BRIEF: Put the lines of the entries between the line containing "## 🔧 **Technical Details**" and the line containing "- Management interface", inclusive, into a numbered list, leaving out blank lines.

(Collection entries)

------------------------------------------------------------------------

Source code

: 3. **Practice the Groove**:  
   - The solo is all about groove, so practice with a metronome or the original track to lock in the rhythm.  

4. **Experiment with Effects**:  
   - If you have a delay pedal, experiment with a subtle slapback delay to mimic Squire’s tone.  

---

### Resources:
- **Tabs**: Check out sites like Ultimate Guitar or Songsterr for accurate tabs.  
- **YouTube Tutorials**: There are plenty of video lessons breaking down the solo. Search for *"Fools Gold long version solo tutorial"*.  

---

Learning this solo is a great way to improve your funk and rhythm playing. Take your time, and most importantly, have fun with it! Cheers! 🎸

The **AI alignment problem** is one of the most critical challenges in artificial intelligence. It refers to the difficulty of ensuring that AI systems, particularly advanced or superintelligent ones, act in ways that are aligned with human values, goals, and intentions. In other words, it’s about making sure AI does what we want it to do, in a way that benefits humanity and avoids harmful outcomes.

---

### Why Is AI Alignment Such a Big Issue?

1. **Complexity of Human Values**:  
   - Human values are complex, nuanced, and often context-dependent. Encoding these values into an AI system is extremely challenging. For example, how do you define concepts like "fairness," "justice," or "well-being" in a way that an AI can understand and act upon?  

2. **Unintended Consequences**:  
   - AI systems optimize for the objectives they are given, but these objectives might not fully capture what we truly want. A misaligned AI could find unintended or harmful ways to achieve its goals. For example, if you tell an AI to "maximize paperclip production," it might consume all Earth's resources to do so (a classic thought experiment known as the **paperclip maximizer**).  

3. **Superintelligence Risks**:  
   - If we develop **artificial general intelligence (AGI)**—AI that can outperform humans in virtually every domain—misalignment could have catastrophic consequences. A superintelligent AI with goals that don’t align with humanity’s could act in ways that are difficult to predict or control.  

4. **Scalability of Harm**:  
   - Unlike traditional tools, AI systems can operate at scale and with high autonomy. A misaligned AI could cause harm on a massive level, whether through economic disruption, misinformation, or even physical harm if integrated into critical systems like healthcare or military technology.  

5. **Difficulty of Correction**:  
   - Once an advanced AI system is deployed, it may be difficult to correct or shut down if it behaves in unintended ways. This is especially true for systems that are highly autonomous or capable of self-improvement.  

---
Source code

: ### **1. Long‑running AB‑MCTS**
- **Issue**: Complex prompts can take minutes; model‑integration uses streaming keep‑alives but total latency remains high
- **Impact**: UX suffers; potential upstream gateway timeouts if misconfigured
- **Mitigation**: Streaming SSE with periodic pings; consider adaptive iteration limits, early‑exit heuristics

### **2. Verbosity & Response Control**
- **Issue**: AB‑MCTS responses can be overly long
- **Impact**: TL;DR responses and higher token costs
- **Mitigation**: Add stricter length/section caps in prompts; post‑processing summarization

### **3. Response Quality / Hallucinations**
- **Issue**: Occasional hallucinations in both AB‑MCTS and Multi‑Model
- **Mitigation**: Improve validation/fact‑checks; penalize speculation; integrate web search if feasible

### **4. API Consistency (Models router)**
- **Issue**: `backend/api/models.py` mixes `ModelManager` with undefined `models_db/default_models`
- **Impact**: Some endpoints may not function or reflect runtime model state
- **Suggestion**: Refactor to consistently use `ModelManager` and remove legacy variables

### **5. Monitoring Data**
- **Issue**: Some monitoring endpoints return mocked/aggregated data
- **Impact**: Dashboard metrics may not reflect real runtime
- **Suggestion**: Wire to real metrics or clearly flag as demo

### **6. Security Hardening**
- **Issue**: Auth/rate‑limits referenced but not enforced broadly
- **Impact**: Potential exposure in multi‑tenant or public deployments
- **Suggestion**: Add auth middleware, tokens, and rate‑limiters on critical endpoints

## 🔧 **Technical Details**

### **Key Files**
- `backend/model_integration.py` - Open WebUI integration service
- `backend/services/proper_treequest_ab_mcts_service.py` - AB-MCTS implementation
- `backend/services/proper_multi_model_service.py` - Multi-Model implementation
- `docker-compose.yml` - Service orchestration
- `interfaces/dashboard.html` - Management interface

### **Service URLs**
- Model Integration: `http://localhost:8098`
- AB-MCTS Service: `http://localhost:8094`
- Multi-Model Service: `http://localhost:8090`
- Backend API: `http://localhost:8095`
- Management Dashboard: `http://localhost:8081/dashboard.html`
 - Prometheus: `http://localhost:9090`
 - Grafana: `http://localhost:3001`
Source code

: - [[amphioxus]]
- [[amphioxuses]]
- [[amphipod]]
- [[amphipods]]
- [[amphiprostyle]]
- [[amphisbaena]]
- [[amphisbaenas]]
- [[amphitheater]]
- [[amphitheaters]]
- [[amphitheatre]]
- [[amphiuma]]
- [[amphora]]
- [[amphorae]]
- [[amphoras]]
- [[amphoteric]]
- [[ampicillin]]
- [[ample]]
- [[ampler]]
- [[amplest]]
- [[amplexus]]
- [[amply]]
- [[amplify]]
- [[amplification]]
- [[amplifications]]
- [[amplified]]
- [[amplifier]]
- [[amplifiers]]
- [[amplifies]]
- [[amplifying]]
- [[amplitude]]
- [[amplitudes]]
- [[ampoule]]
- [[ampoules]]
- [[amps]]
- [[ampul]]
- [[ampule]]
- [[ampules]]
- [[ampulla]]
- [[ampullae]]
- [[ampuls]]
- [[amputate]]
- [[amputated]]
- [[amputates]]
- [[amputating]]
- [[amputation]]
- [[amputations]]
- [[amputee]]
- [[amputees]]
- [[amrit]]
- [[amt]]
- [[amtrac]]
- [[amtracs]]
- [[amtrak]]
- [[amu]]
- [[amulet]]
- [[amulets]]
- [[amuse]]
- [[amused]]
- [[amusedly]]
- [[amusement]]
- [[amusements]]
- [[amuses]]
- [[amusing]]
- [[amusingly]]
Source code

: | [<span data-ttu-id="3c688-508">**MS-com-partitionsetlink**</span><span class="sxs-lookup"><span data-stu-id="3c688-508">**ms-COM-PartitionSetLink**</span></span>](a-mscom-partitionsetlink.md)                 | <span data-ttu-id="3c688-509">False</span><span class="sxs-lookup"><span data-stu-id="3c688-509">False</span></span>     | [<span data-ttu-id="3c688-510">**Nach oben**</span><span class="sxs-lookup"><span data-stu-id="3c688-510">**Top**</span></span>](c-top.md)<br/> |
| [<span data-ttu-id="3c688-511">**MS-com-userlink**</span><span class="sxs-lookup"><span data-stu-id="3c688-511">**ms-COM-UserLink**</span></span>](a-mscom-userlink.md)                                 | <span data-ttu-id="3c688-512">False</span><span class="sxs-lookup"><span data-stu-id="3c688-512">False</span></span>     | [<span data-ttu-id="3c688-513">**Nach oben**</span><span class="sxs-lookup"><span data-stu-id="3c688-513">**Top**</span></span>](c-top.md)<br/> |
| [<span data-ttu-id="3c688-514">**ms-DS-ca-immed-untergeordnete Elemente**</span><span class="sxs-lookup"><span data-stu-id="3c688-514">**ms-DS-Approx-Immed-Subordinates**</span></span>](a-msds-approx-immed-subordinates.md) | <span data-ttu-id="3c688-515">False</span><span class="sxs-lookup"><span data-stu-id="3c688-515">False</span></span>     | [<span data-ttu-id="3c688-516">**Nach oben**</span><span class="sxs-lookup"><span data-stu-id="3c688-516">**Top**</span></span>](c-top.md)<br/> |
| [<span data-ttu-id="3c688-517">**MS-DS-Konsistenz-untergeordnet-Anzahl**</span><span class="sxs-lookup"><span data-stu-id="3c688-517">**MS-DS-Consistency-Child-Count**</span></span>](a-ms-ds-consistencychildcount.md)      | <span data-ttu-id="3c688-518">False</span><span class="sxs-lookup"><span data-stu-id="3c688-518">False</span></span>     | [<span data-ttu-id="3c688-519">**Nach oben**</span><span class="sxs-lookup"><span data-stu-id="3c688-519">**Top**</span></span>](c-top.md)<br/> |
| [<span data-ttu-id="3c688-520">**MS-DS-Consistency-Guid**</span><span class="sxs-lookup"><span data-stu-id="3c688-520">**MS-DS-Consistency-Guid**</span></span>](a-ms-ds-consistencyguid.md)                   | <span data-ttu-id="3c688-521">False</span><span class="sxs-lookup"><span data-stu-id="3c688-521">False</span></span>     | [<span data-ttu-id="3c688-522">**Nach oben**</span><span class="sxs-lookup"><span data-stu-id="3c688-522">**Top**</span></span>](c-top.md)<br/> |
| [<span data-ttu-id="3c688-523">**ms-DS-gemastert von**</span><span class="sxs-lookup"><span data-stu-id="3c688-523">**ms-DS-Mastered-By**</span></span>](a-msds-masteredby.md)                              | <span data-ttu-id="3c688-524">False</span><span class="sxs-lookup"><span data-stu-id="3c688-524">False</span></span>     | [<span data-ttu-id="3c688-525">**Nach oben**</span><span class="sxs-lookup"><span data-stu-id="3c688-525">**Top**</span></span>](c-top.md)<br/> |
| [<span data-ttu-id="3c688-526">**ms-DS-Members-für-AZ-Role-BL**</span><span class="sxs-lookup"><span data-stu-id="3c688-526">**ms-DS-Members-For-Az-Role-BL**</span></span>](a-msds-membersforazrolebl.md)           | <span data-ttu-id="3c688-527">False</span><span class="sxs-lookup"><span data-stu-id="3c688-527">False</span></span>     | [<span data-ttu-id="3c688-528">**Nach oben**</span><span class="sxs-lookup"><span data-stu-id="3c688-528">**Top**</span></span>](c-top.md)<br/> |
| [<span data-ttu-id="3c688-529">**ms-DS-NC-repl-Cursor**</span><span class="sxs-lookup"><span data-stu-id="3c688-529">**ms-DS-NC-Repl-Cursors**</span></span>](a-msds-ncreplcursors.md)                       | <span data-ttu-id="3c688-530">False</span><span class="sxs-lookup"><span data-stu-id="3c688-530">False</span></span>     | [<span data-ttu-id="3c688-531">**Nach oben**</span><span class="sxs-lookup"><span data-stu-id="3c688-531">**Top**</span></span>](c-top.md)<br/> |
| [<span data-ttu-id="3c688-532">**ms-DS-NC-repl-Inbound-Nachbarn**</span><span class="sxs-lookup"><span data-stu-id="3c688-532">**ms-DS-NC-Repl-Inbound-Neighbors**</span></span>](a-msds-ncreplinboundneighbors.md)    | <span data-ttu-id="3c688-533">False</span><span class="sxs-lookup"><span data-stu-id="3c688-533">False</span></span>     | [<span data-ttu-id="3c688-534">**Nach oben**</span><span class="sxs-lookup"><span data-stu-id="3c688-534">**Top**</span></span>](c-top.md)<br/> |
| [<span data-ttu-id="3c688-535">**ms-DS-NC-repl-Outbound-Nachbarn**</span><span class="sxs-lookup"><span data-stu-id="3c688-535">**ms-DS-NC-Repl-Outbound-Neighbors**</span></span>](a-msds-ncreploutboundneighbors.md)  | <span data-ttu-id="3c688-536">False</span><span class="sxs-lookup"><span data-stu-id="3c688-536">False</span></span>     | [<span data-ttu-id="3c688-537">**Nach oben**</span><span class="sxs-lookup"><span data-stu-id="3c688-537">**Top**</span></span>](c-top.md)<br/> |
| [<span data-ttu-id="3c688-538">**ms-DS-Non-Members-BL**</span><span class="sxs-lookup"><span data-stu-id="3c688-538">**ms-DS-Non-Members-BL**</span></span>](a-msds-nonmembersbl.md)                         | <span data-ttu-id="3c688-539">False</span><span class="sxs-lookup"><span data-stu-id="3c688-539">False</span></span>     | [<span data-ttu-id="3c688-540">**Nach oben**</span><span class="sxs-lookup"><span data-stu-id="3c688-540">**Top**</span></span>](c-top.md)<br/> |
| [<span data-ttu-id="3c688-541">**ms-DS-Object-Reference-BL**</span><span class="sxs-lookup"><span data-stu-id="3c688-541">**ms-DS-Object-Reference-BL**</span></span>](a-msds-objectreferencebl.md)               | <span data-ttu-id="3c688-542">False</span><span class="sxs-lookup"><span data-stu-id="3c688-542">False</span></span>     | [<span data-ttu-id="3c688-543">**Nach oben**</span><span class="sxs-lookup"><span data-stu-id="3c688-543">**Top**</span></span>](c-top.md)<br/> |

------------------------------------------------------------------------

RESPONSE BELOW:
1. ## 🔧 **Technical Details**
2. ### **Key Files**
3. - `backend/model_integration.py` - Open WebUI integration service
4. - `backend/services/proper_treequest_ab_mcts_service.py` - AB-MCTS implementation
5. - `backend/services/proper_multi_model_service.py` - Multi-Model implementation
6. - `docker-compose.yml` - Service orchestration
7. - `interfaces/dashboard.html` - Management interface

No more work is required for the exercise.